30 March 2012

Here Comes the Judge

Courts, no matter how Supreme, are not known for thier ability to handle scientific evidence. The economics behind Obamacare, or the Affordable Care Act, ought to be at the heart of the case currently before the US supreme court. It isn't. The Administration is not arguing the economics, perhaps anticpating that the Justices would not understand. They might be right.

ACA require everyone to buy health insurance. Otherwise something called adverse selection kicks in - only those likely to get sick buy insurance making it prohibitively expensive for those who remain. Justice Scalia doesn't get it:

You could say that about buying a car. If -- if people don't buy cars, the price that those who do buy cars pay will have to be higher. So you could say in order to bring the price down, you are hurting these other people by not buying a car. (See here page 19 line 10)
Anyone who has opened an economics text book can answer that one.
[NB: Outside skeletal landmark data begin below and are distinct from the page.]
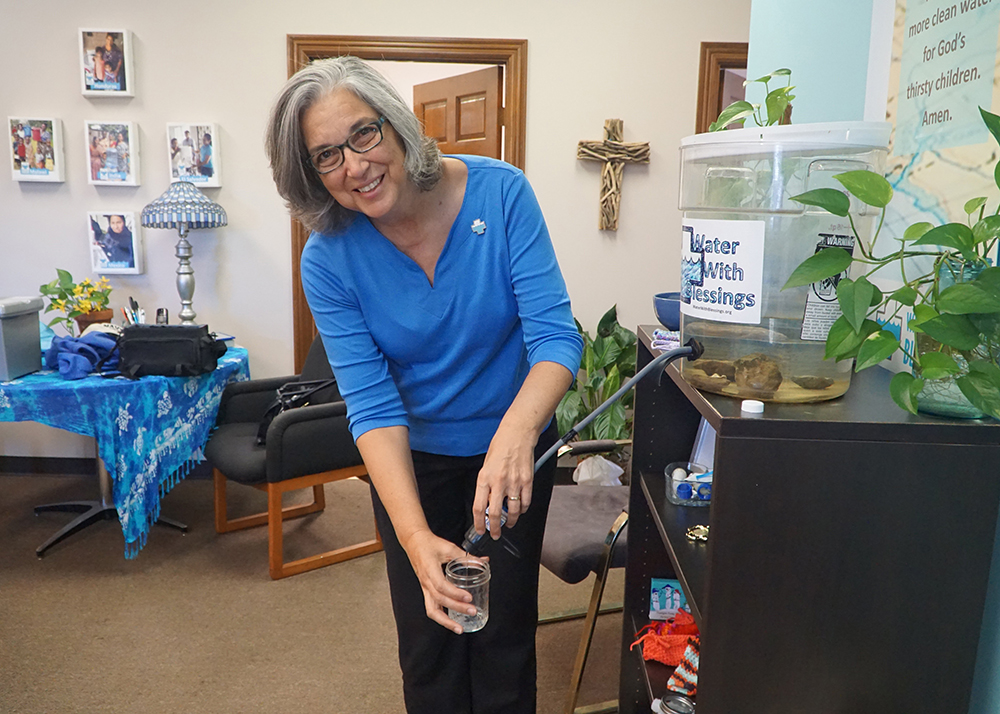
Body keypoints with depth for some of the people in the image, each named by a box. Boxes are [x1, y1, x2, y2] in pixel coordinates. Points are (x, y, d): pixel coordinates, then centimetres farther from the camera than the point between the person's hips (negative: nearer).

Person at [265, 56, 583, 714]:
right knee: (428, 633, 15)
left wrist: (516, 431, -46)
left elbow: (555, 336, -25)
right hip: (412, 458, 1)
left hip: (516, 444, 0)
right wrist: (415, 536, -37)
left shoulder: (500, 192, -21)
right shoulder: (328, 260, -18)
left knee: (504, 628, 14)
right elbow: (372, 404, -24)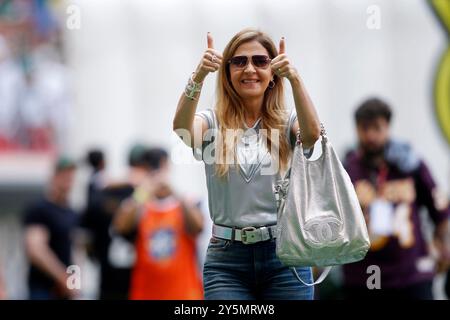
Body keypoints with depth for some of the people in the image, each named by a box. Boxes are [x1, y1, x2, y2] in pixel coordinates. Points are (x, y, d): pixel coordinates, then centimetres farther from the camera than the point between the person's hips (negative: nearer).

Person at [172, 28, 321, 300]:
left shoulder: (287, 123, 6)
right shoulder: (213, 124, 6)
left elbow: (312, 133, -17)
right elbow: (182, 129, -17)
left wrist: (295, 78, -32)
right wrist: (198, 77, -34)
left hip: (284, 255, 0)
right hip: (227, 259, 0)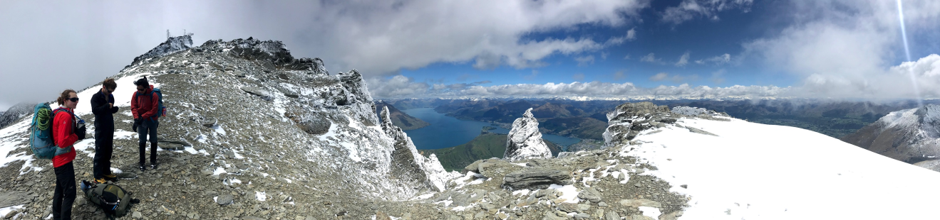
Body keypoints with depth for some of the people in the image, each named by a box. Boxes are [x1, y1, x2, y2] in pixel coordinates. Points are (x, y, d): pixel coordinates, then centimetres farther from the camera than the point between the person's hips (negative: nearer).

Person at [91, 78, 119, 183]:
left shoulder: (110, 96, 9)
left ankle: (106, 172, 24)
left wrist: (114, 109, -4)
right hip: (100, 128, -7)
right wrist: (107, 106, -29)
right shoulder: (96, 97, -12)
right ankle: (98, 176, 4)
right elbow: (95, 110, -25)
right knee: (100, 152, -3)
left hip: (110, 127, 7)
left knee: (108, 151, 13)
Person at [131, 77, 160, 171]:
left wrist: (143, 116, -21)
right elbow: (133, 107, -4)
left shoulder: (153, 95, -16)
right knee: (142, 141, 5)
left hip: (152, 120, -2)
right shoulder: (136, 94, -7)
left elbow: (154, 109, -16)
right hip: (141, 121, 2)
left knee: (153, 140, 8)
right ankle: (141, 162, 13)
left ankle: (153, 161, 20)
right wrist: (136, 118, -17)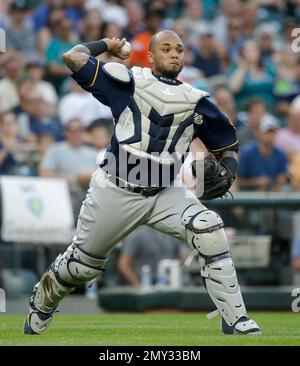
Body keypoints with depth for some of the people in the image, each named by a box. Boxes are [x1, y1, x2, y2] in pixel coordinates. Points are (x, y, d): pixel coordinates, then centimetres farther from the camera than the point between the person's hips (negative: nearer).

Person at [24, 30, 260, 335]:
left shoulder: (197, 102, 5)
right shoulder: (128, 82, -4)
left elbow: (227, 144, 15)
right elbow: (73, 58, -11)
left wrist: (227, 169, -6)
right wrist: (106, 45, 6)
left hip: (164, 195, 2)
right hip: (115, 192, -2)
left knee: (208, 229, -23)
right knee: (81, 264, 9)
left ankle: (235, 322, -19)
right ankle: (41, 304, 42)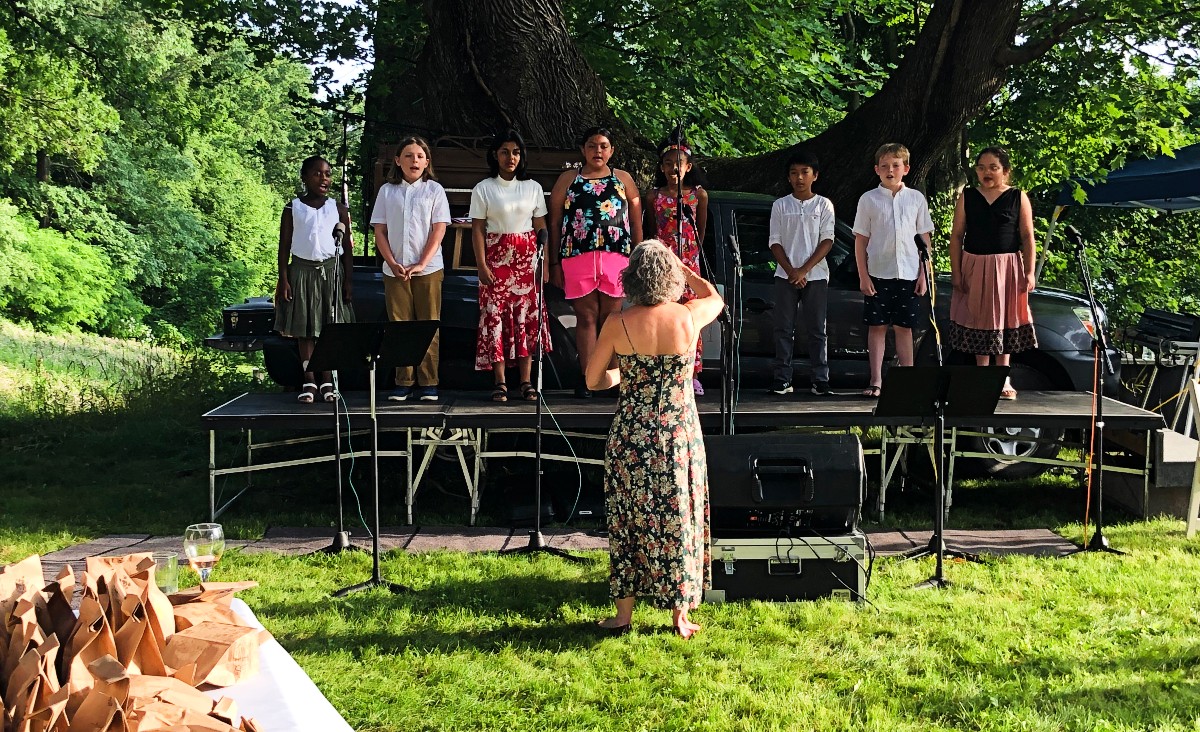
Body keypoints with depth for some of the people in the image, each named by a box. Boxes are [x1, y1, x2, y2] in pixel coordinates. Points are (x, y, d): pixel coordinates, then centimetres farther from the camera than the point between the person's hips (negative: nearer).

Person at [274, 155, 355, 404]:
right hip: (302, 271, 0)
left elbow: (347, 247, 5)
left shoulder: (338, 209, 5)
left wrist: (348, 280, 0)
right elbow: (284, 246, 2)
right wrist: (283, 280, -5)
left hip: (331, 271, 0)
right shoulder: (293, 209, 2)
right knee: (304, 329, 1)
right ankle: (309, 382, 7)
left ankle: (327, 381, 5)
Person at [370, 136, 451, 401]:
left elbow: (439, 230, -3)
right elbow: (379, 232, 6)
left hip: (428, 269, -1)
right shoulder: (387, 191, 8)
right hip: (395, 270, 2)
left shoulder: (434, 190, 4)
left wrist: (422, 264, -12)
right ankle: (403, 383, 9)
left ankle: (428, 383, 6)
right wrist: (392, 264, -7)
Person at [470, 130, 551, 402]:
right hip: (496, 258, -2)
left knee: (527, 315, -1)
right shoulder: (483, 189, 2)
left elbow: (540, 227, 9)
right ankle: (500, 382, 2)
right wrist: (482, 265, -8)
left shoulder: (533, 188, 8)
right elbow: (478, 229, -1)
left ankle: (526, 381, 4)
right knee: (495, 316, -4)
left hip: (527, 259, 2)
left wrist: (544, 261, 2)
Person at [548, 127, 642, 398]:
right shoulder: (568, 179, 12)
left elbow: (636, 224, 13)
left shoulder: (623, 179, 15)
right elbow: (555, 223, 9)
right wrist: (555, 263, 3)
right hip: (578, 255, -1)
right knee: (586, 317, -2)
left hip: (616, 256, 1)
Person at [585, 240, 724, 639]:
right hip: (679, 434, 0)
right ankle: (680, 616, 19)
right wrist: (679, 265, 21)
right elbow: (714, 296, 16)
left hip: (631, 435, 0)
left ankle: (624, 614, 20)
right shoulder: (689, 317, -9)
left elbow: (593, 380, 0)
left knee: (628, 520, 12)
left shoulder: (618, 324, -11)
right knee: (678, 520, 11)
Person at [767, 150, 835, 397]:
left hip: (816, 275, -1)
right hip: (786, 276, 1)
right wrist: (791, 271, -8)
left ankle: (820, 380, 2)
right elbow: (775, 242, 4)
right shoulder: (780, 206, 8)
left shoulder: (824, 205, 5)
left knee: (817, 329, 0)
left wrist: (804, 270, -11)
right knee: (784, 328, 0)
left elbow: (827, 240, -2)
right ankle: (782, 379, 4)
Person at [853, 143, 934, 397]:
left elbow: (925, 239, 8)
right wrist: (863, 275, -4)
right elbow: (860, 240, 3)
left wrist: (923, 274, 2)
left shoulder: (916, 198, 6)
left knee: (904, 327, 6)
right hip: (878, 273, -1)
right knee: (877, 326, 3)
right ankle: (876, 381, 8)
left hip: (908, 273, 1)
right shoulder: (869, 199, 2)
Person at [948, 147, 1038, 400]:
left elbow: (1027, 237, 0)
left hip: (1007, 267, -1)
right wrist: (956, 272, -3)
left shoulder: (1018, 197, 2)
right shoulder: (967, 197, 5)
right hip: (974, 267, 1)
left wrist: (1029, 272, -7)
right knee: (979, 320, 5)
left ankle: (1003, 379, 10)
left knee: (1004, 320, 3)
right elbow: (957, 236, 4)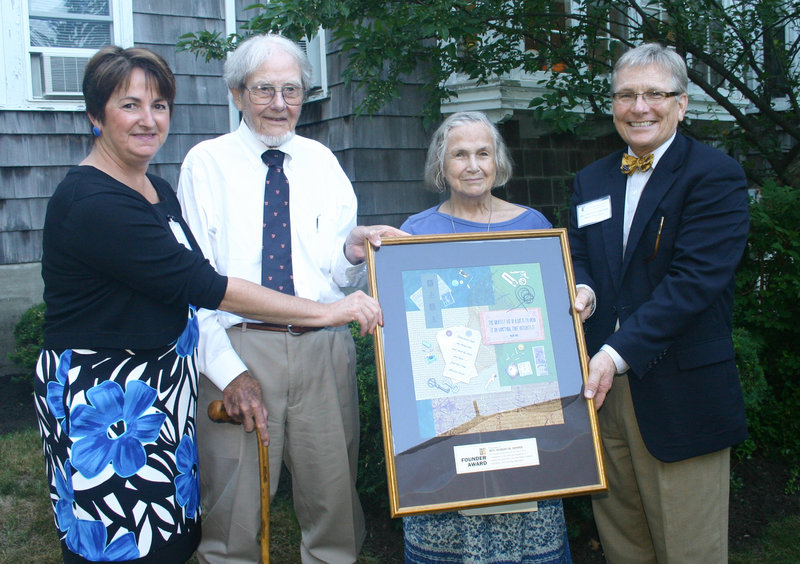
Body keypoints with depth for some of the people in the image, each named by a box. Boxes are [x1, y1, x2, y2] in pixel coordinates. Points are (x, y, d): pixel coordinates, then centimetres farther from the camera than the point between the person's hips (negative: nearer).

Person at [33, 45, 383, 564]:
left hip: (161, 383, 8)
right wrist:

If some people don't buy cars then the demand for cars falls.  The price falls not rises. (The demand schedule moves down and intersects the supply schedule at a lower point giving a lower equilibrium price.)

You might want to argue about whether supply curves really slope upward the way they do in textbooks but that is beside the point. The issue is that insurance is not like a textbook competitive market and the comparison with cars or broccoli is irrelevant. Adverse selection is a market failure and governments need to intervene to correct it.